Drax indicó el camino hacia unas pesadas puertas de metal, que se abrieron al aproximarse él y revelaron una escena totalmente en contraste con respecto a la tranquila calma de la cámara de cristal. Grupos de técnicos estaban sentados ante largas y altas pantallas de monitores y computadoras, y los sonidos de voces ocultas transmitiendo información técnica parecían los de los agentes de una bolsa de cambio. Bond observó rápidamente que todas las pantallas tenían una cosa en común. Revelaban diferentes fases de cohetes preparados para el despegue. Cohetes que evidentemente iban a ser utilizados para lanzar algo al espacio. Bond observó unas abrazaderas gigantes que se retiraron con lentitud de un misil y reconoció las palabras familiares en el casco: MOONRAKER. Palabras y símbolos nuevos aparecían continuamente en las parpadeantes pantallas, y Bond se dio cuenta de que estaba observando el procedimiento previo al lanzamiento, no de uno, sino de varios vehículos espaciales. Se volvió hacia Drax, que miraba a su alrededor como un obispo en una catedral recién consagrada.

—¿Qué demonios está tramando aquí, Drax?

Drax ni siquiera se dignó mirarle. Una de sus brutas manos se elevó para acariciar reflexivamente la enrojecida piel de su cara.

—Un tópico novelesco muy apreciado por las criadas es el de que el villano lo explique todo antes de disponer de sus víctimas.

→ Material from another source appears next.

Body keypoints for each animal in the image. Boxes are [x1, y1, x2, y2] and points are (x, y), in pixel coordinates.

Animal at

No tengo la más mínima intención de seguir ese precedente.

—¿Ni siquiera dará la más breve explicación, Drax?

Drax se volvió de espaldas al ajetreo de la cámara de control y miró hacia una caja de cristal abovedada situada en un nicho. En la época victoriana habría contenido una serie de aves disecadas, pequeñas y de brillantes colores. Ahora contenía una hermosa orquídea negra, con sus flores ribeteadas de escarlata, como si hubieran sido sumergidas en sangre. Bond reconoció la diapositiva que le había mostrado Q en el taller:
Orchidaceae Negra
.

Bajo la vigilante mirada de Tiburón, Bond se acercó a Drax.

—¿Qué me dice de esa orquídea?

Drax habló como si lo estuviera haciendo consigo mismo.

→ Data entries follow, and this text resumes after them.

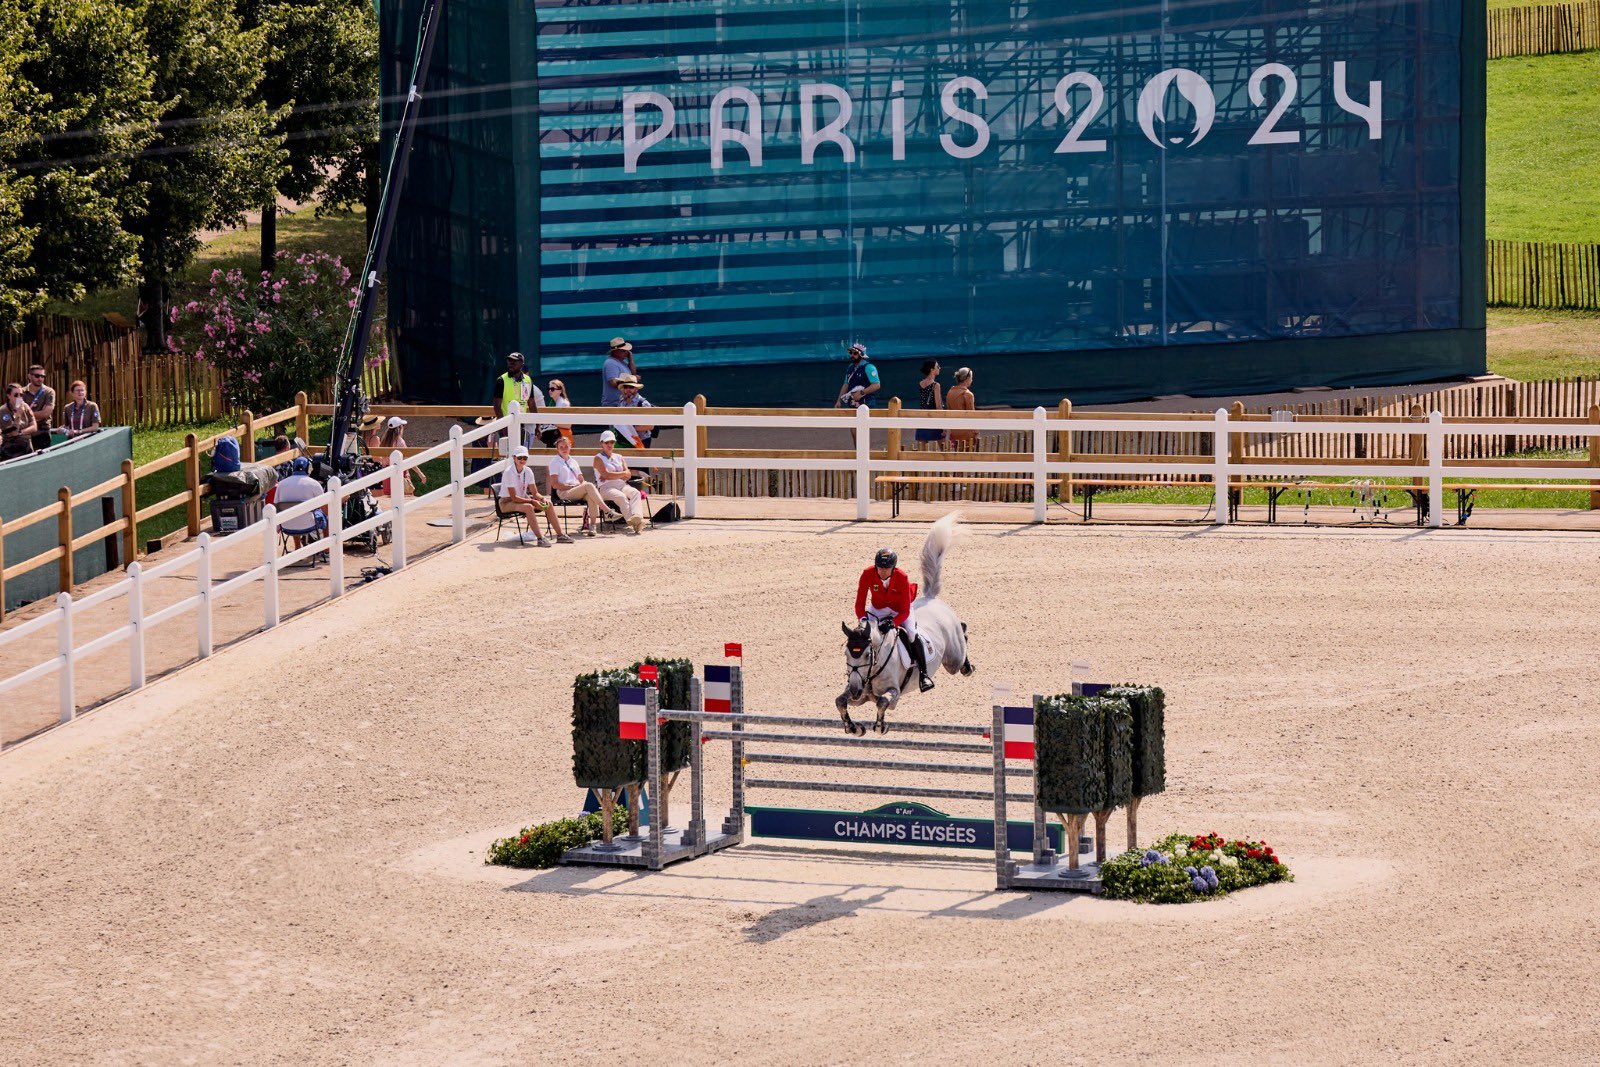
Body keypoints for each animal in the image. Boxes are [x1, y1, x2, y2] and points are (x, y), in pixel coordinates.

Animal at [838, 515, 972, 735]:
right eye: (847, 654)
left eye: (867, 655)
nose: (856, 689)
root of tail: (931, 598)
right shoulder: (860, 695)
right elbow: (840, 701)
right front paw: (853, 728)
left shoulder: (894, 693)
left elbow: (882, 702)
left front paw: (880, 726)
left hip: (952, 660)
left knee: (961, 642)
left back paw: (967, 665)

—El curso de una civilización. No fueron ni las plagas ni la guerra lo que exterminó a la raza que construyó la gran ciudad que nos rodea. Fue su reverencia por esta maravillosa flor.

Bond volvió a contemplar la blanda figura de la orquídea. Detrás de su brillante belleza superficial había una impresión de maldad oculta más sutil que sus colores. La propia figura de la flor sugería la de una mantis religiosa. «Acércate a mí y te devoraré», parecía decir. En el corazón de la flor había una diminuta figura fetal tan apretada que parecía estar gritando de dolor y desesperación, como llamando a una vida que nunca podría tener.

—La flor es venenosa —dijo Bond.

—A largo plazo, sí —admitió Drax—. La exposición a su polen causa esterilidad. Los desgraciados mayas nunca se dieron cuenta de ello. En cada una de las crisis de su menguante civilización se volvieron al culto de la flor que era la responsable de su destrucción. Patético, ¿verdad?